Simply assuming that “my daughter would never do a thing like that” is not the answer. Few teenagers are naturally immune to peer pressure or to the stretched tempers of modern stress. Parents who take it for granted that their kids are inherently “too good” to get into trouble, are all too likely to get unpleasant surprises down the road.
What is the answer? Well, according to Pamela S. Hyde of SAMHSA: “We need to do a better job reaching girls at risk and teaching them how to resolve problems without resorting to violence” (AP January 15, 2010). Particularly “at risk” demographics include teenagers who become involved with binge drinking or marijuana use, who come from low-income families, or who are doing poorly in school and/or habitually truant.
Whether or not any of these higher-risk factors exist in your family, your daughter needs to learn appropriate conflict management with your support. Success in conflict management can be boiled down to a three-step process. Practice the steps regularly yourself, and teach them to your daughters by word and example.

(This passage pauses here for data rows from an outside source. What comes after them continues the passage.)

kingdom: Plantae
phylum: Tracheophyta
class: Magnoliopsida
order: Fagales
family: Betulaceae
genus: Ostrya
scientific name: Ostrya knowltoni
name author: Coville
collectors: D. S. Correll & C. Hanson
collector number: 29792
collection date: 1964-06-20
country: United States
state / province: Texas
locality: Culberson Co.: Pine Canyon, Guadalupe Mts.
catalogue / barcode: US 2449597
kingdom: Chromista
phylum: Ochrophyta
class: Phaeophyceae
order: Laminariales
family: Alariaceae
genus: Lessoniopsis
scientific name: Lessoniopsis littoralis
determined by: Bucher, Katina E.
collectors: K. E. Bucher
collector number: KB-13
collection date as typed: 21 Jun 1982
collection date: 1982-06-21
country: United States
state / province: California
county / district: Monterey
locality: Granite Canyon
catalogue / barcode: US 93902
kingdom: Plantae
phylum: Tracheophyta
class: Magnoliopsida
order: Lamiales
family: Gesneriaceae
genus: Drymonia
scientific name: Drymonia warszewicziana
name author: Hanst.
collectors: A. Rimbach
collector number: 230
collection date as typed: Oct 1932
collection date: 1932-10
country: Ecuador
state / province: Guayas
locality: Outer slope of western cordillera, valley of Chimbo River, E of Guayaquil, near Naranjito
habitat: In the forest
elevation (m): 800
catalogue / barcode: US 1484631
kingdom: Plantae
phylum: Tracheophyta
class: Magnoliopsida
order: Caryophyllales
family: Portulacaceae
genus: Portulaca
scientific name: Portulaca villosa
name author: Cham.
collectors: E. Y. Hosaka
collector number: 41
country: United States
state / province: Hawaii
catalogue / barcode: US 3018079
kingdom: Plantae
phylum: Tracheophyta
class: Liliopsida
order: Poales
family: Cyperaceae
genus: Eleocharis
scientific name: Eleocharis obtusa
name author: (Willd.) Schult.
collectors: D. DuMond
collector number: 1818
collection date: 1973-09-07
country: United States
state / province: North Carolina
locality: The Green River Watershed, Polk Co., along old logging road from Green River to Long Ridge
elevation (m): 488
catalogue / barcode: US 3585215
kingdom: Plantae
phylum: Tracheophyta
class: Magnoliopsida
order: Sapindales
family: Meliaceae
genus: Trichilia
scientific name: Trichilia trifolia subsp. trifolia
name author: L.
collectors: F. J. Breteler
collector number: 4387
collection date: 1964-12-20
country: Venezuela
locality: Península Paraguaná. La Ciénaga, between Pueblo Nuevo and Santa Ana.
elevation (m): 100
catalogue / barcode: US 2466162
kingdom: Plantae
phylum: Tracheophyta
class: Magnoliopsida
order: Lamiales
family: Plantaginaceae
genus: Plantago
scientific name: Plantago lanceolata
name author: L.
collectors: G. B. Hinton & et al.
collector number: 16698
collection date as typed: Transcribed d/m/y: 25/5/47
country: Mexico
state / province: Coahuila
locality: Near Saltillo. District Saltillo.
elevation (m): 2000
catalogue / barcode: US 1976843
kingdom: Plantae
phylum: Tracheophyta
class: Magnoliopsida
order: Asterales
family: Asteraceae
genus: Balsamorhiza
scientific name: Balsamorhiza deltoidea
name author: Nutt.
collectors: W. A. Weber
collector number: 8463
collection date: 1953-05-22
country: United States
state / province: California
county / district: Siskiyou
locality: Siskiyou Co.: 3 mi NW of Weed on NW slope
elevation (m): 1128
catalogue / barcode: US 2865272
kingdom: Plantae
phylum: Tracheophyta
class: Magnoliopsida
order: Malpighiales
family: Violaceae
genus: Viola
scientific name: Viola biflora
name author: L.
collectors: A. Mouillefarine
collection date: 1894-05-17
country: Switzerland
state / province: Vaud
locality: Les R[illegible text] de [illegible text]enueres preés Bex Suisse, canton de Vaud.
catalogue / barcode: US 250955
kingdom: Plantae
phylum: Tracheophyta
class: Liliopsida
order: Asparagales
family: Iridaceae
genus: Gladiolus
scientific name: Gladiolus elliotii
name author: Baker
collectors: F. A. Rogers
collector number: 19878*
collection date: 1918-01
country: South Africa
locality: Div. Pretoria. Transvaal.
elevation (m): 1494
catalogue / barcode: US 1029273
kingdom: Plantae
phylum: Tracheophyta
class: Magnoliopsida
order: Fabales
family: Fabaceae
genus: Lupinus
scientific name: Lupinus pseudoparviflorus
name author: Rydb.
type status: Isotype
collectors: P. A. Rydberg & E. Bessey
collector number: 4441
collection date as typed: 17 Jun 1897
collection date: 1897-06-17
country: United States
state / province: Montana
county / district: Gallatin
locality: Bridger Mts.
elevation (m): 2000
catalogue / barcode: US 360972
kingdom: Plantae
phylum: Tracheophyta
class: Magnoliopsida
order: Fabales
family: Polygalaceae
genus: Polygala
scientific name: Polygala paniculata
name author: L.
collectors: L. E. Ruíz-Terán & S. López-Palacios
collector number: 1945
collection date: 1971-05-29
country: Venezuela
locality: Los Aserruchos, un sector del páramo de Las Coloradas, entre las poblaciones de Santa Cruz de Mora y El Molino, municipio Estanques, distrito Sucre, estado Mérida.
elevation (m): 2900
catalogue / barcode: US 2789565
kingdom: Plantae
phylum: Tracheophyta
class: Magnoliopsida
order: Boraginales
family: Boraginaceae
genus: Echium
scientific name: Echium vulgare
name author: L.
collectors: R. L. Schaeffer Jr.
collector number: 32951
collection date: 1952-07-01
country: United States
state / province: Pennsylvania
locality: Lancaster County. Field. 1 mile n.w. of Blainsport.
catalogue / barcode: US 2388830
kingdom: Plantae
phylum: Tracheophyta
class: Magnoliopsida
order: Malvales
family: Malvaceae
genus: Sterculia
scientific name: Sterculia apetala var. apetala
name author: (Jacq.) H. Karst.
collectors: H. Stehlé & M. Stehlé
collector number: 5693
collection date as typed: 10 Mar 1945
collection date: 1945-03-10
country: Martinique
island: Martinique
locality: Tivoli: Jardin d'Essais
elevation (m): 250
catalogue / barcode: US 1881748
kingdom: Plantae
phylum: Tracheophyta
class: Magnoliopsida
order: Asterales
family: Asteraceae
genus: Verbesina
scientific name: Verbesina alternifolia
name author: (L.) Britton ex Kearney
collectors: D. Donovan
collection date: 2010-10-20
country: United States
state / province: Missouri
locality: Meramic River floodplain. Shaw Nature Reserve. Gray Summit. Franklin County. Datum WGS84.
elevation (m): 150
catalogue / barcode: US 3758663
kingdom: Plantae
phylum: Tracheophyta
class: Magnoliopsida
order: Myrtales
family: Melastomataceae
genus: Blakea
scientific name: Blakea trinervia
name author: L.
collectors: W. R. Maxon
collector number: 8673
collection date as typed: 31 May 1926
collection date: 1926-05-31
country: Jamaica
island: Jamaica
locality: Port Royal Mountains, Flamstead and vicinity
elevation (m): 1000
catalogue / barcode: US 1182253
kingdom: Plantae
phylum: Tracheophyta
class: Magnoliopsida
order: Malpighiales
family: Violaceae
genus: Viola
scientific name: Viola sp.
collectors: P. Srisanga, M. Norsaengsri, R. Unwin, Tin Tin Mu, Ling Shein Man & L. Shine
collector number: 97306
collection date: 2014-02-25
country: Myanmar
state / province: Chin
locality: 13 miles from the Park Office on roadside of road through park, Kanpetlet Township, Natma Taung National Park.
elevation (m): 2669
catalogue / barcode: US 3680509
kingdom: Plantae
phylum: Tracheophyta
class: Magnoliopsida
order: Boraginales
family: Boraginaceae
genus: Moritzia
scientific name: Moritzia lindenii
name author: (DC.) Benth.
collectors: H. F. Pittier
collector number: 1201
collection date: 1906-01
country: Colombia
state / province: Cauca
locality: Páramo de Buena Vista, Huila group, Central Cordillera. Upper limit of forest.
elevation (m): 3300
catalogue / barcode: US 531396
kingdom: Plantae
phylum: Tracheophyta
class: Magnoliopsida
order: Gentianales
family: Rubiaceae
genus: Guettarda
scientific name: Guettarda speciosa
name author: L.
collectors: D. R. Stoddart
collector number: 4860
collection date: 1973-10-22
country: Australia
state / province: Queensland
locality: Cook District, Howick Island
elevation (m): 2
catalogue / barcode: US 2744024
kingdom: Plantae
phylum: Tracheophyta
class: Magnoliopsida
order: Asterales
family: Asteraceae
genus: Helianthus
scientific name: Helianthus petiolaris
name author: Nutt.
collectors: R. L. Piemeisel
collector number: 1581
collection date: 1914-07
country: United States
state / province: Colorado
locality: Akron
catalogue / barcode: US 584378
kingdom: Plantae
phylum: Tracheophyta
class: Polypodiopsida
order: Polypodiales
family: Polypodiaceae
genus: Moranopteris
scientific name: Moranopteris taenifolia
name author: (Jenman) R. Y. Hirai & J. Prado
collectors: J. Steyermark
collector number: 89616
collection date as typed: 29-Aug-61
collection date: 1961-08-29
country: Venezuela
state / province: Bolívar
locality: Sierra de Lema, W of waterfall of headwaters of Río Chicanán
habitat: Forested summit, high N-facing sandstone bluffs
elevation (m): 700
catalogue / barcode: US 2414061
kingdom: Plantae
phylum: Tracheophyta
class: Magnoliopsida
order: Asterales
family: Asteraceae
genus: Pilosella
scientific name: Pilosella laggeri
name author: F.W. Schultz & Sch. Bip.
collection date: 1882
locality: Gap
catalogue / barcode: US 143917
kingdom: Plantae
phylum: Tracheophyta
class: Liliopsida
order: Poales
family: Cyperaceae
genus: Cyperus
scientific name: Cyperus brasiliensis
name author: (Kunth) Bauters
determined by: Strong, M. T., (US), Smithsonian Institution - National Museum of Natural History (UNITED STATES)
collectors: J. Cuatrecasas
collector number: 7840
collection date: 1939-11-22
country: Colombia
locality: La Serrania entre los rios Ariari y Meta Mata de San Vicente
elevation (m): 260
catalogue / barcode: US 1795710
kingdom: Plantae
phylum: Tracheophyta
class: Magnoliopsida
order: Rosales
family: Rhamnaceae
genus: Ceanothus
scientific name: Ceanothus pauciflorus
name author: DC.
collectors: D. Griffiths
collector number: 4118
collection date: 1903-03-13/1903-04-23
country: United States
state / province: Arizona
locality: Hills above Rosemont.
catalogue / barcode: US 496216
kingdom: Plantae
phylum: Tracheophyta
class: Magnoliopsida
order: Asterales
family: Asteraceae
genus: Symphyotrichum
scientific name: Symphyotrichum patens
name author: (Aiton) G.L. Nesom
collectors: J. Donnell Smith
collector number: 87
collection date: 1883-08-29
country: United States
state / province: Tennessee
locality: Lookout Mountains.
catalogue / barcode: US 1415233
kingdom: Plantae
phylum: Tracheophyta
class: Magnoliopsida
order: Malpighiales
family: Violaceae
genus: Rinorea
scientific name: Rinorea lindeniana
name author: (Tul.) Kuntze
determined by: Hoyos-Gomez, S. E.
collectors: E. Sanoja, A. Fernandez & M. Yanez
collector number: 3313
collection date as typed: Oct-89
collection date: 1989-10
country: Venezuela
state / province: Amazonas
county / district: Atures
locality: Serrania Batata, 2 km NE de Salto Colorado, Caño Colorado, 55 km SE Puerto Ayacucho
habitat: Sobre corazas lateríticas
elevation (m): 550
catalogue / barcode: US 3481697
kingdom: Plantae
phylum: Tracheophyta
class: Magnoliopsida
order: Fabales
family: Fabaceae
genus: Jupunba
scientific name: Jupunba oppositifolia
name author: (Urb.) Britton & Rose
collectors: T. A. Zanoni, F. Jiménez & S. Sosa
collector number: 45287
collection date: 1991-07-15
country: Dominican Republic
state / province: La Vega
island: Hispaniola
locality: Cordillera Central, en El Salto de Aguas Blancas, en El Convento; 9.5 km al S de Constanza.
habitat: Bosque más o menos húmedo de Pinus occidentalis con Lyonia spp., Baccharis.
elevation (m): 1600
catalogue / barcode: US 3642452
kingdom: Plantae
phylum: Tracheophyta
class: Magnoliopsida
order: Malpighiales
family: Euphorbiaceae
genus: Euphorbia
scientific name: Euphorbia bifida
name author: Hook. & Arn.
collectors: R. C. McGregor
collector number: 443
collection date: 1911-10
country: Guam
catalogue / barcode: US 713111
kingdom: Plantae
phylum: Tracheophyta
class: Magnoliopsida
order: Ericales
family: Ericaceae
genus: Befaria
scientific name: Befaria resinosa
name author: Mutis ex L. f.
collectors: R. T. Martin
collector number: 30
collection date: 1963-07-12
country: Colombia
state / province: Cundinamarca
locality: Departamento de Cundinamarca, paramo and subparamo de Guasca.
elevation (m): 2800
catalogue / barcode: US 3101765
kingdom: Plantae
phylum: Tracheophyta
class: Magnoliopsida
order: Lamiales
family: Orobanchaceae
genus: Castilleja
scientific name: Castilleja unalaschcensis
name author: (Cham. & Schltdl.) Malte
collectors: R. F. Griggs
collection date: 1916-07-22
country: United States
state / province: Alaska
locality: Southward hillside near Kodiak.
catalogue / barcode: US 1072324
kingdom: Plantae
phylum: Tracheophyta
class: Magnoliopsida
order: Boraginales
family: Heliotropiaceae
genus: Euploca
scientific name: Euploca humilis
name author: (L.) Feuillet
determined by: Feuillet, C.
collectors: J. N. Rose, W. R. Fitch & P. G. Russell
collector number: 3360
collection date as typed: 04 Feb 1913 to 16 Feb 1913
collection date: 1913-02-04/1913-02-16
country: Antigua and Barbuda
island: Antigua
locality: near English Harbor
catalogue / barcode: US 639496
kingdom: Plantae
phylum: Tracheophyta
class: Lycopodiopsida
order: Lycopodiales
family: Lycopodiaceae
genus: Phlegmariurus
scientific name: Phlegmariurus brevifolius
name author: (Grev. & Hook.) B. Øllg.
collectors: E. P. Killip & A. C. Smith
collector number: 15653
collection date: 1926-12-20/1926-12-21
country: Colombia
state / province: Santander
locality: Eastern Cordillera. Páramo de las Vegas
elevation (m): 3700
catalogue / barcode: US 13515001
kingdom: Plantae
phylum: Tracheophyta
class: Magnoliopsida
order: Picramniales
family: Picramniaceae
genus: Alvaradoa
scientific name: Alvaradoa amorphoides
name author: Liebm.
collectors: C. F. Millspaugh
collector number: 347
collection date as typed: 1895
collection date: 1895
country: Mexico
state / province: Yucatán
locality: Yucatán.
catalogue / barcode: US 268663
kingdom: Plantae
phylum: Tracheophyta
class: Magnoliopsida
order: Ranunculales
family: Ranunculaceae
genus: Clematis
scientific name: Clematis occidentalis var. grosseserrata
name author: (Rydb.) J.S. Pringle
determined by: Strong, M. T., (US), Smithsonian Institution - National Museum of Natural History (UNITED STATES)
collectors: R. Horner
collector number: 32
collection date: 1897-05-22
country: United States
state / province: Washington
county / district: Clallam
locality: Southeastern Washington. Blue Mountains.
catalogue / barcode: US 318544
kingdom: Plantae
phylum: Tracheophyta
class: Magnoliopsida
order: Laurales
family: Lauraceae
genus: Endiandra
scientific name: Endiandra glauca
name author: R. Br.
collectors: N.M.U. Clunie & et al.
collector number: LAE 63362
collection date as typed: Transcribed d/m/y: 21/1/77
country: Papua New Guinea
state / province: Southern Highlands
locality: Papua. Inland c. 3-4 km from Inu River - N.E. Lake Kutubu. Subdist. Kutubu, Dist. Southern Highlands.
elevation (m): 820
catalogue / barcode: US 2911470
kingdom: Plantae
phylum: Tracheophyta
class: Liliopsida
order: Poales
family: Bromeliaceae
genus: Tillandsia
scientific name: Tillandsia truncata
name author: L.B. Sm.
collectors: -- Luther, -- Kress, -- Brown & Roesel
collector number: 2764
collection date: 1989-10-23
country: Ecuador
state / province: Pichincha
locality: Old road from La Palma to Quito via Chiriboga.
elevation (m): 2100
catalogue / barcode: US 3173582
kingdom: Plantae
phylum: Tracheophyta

Step One: Strengthen your self-awareness and self-control. In conflict situations, the only variable you can fully control is yourself. Preparation for effective conflict management is based, first and foremost, on realistic self-study. By knowing your own strong and vulnerable points, you increase your self-control; by strengthening your self-control, you learn to respond effectively to situations, instead of simply reacting.
Step Two: Manage your own anger. Letting your outrage erupt in a hot situation only fuels the fire, perhaps to the point of explosion. To master emotional control, learn what pushes your personal buttons, how your feelings develop, and how that leads to anger. Once you know your own anger buttons, you can control them instead of letting others manipulate you into violent behavior.
Step Three: Learn to confront anger in others. Most people see, hear, and do what they want to see, hear, and do. In conflict situations, personal positions and perceptions automatically become even more rigid. Abandon the need to be right, or even logical. State how you feel—calmly!—but actively listen to the other person as well. Be persistently reasonable. This takes time and effort to master, but it’s the best way to prevent things from escalating into violence.
Even young girls can effectively manage their anger and aggression with this system, but they need support and instruction. Helping them build feelings of self-worth, self-confidence, and self-awareness is a great place to start.